Der Päpstliche Stuhl war seit langer Zeit von den Faktionen der Stadt besetzt worden; selbst Weiber hatten Päpste ernannt, und die Entweihung des heiligen Amts hatte im Enkel Marozias ihren tiefsten Grad erreicht. Der Kaiser erwies daher der Kirche einen wirklichen Dienst, wenn er die Papstwahl dem rohen Adel entriß. Die Zerrüttung Roms machte ihn zum Diktator, so daß er jene Wahl wie ein Kaiserrecht an sich nahm, und er war in Deutschland gewohnt, Bischöfe nach Willkür einzusetzen. Nie hatte ein Kaiser einen gleichen Sieg erlangt. Durch seine persönliche Kraft und die einiger seiner Nachfolger, denen er Vorbild war, wurde das Papsttum dem Kaisertum untertan und die Kirche Roms eine deutsche Vasallin. Die Kaisergewalt stieg zu einer furchtbaren Höhe empor, aber das durch die Majestät großer Herrscher niedergedrückte Papsttum rächte sich sodann, indem es (so wandeln sich die Dinge nach Gesetzen der Natur) die verlorene Freiheit nicht allein wiedergewann, sondern mit riesiger Anstrengung deren Schranken überstieg. Der Kampf der Kirche mit dem Deutschen Reich war die Haupthandlung des Mittelalters und das große, die Welt erschütternde Drama seiner Geschichte.
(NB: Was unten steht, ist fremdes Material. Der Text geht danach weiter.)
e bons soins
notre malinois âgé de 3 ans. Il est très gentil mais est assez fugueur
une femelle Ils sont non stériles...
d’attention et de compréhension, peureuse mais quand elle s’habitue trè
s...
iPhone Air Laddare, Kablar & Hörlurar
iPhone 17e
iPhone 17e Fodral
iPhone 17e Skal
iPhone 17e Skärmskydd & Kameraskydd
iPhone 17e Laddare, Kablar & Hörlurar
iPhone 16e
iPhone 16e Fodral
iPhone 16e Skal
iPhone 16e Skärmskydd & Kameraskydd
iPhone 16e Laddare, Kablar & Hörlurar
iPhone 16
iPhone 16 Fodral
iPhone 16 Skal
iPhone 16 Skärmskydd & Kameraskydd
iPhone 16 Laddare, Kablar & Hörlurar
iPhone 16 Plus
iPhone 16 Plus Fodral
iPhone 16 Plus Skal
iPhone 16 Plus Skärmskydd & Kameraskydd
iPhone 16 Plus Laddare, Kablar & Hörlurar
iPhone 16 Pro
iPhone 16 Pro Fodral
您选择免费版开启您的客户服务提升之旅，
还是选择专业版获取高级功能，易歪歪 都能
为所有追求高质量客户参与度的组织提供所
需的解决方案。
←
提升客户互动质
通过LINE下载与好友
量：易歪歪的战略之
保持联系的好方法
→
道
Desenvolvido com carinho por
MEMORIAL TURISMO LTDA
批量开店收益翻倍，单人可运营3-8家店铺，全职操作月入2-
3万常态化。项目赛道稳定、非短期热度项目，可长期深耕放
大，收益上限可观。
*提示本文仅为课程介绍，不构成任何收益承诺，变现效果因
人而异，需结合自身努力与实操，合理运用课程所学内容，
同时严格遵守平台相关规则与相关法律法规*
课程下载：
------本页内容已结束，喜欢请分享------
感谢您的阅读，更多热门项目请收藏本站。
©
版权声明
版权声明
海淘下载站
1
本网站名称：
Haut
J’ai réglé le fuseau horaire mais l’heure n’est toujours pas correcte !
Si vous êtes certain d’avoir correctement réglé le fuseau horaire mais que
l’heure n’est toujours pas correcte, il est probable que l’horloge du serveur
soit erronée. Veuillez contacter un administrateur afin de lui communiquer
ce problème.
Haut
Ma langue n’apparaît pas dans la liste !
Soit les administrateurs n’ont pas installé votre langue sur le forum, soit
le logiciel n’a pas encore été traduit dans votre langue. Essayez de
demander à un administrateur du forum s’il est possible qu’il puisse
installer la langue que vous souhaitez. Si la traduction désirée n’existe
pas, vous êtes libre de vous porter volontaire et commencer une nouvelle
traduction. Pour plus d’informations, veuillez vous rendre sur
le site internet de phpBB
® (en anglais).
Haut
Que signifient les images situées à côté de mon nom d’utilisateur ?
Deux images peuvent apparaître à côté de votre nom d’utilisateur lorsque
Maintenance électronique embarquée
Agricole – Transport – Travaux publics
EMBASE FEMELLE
Der rühmliche Versuch der Römer, ihr Wahlrecht sich zu erhalten, fiel einer höheren Notwendigkeit zum Opfer, denn das germanische Königtum mußte für eine Zeitlang die Gewalt über Rom und die Kirche an sich reißen, um diese zu reformieren. Die gedemütigte Stadt hatte den Kaiser als ihren Gebieter aufgenommen, der kaiserliche Papst war wieder eingesetzt worden; und so ist es wahrscheinlich genug, daß jetzt Otto, statt sich mit einem Eide zu begnügen, durch ein Dekret die völlige Verzichtleistung der Römer auf das Wahlrecht auszusprechen gebot, und daß Leo VIII., sein Geschöpf, sich darein fügte, es zu vollziehen. Eine solche Urkunde ist uns in der unvollkommenen Fassung des XI. Jahrhunderts aufbewahrt; nur läßt ihre Echtheit starken Zweifel zu, und offenbare Fälschungen zugunsten der Kaiserrechte haben den wahren Inhalt unkenntlich gemacht.